Zagrożonych wiele wersji Windows
Sam Microsoft zdaje sobie sprawę z problemu, potwierdzono, że dotknął on posiadaczy Windows 10 w wersjach 21H2, 21H1, 20H2, 2004, 1909, 1809, Enterprise LTSC 2019, Enterprise LTSC 2016, 1607, Enterprise 2015 LTSB, ale też Windowsa 11, oraz starszych wersji, chociażby Windowsa 8.1 a nawet Windows 7 z Service Pack 1. Błąd dotyka także serwerowych wersji Windows, co uderzy w duże korporacje.
Microsoft pracuje nad wyeliminowaniem błędów
Jak zapewnia gigant jego ludzie pracują już nad rozwiązaniem problemu i odpowiednimi poprawkami. Mają one być udostępnione w ramach kolejnych aktualizacji. Proponowane tymczasowe rozwiązanie jest dość proste, ale też i niezbyt wygodne do zastosowania. Pomoc ma przynieść odinstalowanie źle działających aplikacji i ich ponowną instalacja, ale już w najnowszej z dostępnych wersji. Czyli de facto ręczne zastąpienie automatycznego instalatora. W sieci są doniesienia, że taka operacja pomaga tymczasowo, ale niestety nie wszystkim. Poza tym można w ten sposób utracić ustawienia aktualizowanego ręcznie programu, co oznacza konieczność ponownej konfiguracji krok po kroku.

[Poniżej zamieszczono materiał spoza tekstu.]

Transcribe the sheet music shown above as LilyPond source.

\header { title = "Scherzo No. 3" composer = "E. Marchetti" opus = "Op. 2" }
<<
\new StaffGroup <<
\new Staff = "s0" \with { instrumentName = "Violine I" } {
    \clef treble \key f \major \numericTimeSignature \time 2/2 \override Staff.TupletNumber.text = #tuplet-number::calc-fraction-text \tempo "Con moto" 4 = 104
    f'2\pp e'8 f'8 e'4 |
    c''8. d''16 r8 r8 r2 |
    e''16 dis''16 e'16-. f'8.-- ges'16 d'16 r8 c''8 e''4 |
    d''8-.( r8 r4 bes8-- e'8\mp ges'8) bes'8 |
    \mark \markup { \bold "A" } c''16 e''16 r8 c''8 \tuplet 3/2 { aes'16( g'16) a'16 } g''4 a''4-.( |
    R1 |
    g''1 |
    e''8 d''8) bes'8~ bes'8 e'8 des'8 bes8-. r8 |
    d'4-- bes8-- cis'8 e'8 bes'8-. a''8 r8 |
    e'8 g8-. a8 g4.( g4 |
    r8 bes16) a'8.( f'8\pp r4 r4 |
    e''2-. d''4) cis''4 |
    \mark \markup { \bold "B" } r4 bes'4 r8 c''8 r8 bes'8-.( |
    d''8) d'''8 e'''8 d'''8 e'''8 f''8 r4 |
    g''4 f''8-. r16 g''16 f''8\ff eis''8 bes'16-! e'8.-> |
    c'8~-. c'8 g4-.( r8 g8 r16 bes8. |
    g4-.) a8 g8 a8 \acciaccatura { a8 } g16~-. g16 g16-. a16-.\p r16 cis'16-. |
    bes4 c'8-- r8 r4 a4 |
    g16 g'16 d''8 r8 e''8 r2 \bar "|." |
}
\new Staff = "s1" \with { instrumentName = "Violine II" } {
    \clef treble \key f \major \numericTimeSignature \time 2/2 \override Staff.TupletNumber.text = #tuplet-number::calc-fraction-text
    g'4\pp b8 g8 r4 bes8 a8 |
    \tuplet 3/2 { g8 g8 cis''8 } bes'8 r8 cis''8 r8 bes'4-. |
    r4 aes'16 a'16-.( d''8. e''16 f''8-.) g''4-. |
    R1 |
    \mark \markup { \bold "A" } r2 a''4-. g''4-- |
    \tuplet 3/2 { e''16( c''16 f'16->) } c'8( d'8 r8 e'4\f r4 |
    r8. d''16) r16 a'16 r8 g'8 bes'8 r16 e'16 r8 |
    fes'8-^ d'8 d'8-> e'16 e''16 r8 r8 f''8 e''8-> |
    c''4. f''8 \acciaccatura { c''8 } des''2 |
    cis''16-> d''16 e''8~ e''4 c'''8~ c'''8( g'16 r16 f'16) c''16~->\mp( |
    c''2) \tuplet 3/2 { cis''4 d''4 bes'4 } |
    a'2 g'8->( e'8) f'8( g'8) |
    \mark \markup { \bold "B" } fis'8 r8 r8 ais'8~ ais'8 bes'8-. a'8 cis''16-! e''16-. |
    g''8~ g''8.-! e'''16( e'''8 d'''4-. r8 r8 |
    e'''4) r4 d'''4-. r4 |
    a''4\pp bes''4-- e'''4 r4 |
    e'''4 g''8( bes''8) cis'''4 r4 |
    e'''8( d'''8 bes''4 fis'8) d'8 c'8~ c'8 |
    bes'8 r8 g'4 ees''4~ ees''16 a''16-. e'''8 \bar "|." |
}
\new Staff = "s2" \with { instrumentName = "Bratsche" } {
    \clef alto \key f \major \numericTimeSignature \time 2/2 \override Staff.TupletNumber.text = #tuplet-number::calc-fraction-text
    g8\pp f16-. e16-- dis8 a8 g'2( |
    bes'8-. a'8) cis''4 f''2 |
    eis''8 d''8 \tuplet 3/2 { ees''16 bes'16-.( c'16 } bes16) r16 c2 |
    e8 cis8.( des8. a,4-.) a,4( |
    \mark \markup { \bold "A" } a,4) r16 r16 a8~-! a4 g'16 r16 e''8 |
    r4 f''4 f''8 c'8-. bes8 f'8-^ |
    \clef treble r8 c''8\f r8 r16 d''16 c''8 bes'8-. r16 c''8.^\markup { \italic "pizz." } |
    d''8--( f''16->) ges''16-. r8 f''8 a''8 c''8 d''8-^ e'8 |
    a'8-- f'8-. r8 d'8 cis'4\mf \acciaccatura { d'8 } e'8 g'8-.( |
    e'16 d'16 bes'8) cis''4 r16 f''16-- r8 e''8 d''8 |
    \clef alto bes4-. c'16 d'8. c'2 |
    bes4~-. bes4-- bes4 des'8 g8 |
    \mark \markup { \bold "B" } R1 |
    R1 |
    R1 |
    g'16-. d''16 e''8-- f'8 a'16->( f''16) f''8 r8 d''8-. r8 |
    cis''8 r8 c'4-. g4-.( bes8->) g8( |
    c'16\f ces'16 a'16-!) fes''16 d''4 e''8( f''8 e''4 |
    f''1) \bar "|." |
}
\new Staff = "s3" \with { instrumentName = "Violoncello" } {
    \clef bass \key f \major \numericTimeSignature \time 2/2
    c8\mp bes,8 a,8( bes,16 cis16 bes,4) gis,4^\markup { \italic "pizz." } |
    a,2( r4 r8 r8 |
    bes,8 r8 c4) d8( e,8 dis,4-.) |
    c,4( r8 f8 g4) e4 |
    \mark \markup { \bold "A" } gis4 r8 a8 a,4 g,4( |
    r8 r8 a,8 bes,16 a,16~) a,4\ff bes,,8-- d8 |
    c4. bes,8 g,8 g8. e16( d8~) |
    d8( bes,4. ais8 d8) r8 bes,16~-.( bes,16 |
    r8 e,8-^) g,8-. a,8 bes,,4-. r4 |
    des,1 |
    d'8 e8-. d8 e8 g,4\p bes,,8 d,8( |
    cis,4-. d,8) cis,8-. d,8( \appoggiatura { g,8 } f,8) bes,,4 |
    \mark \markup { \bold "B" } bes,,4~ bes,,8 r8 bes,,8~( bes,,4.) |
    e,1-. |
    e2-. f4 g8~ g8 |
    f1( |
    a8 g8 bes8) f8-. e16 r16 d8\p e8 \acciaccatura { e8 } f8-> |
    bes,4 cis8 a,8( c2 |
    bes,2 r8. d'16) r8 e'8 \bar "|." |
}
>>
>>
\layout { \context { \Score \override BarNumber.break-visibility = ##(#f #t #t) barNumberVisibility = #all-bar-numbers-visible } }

Uwaga na sterowniki Intel Smart Sound Technology
Prócz niestabilności systemowego instalatora, Windows 11 ma też problemy z działaniem sterowników Intel Smart Sound Technology (Intel SST) – jednak tu gigant nie zaleca ich ręcznej aktualizacji. Sprawa także i w tym przypadku jest poważna, gdyż niekompatybilność owych sterowników może prowadzić do pojawienia się ekranu BSOD (tzw. czarny ekran śmierci) i samoczynnego restartu komputera, co wiąże się z utratą niezapisanej pracy. Sam Microsoft zablokował możliwość pobrania tych sterowników, ale tym, którzy już to zrobili niewiele to pomoże.
Doświadczeni użytkownicy systemów Windows zdążyli się już przez lata przekonać, jak trudne jest przygotowanie działającej aktualizacji, która by nie powodowała innych problemów z systemem. Na szczęście gigant z Redmond dość szybko naprawia błędy, które sam popełnił.